_Job item_
Write out each line from the data below that includes the word "органів".

_Input material_
----

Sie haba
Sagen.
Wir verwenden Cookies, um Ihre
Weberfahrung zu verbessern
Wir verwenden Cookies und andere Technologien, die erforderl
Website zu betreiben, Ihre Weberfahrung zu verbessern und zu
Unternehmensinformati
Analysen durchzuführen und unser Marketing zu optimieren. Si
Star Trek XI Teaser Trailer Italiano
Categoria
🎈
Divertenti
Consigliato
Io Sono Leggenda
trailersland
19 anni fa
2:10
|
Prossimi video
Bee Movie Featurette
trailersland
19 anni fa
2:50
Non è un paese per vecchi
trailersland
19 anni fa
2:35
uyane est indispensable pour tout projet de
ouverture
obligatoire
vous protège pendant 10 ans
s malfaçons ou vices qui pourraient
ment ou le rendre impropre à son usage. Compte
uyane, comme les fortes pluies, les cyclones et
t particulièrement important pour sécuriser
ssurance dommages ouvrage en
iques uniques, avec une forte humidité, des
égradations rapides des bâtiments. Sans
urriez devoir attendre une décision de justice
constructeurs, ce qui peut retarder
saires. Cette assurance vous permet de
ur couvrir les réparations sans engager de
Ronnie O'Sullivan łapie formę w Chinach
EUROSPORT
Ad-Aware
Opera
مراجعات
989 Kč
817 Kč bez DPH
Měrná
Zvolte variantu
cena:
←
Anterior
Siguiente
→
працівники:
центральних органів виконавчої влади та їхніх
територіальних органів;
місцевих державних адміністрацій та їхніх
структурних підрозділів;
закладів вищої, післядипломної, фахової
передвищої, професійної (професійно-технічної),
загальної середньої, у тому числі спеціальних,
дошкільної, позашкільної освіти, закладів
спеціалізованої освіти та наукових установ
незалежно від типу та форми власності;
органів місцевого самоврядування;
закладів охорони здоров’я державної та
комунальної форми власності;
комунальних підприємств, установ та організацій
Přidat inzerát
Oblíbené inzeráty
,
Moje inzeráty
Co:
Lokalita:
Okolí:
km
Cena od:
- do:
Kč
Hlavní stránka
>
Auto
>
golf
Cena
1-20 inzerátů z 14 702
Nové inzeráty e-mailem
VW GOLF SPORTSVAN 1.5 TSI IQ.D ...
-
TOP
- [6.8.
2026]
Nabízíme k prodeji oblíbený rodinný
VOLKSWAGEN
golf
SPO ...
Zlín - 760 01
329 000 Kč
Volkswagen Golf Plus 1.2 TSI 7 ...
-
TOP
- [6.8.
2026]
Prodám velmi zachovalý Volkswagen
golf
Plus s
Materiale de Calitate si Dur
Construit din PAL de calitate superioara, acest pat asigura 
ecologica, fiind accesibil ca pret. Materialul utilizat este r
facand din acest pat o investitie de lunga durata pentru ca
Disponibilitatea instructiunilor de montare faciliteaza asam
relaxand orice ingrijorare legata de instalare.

----

_Reply to the exercise_
центральних органів виконавчої влади та їхніх
територіальних органів;
органів місцевого самоврядування;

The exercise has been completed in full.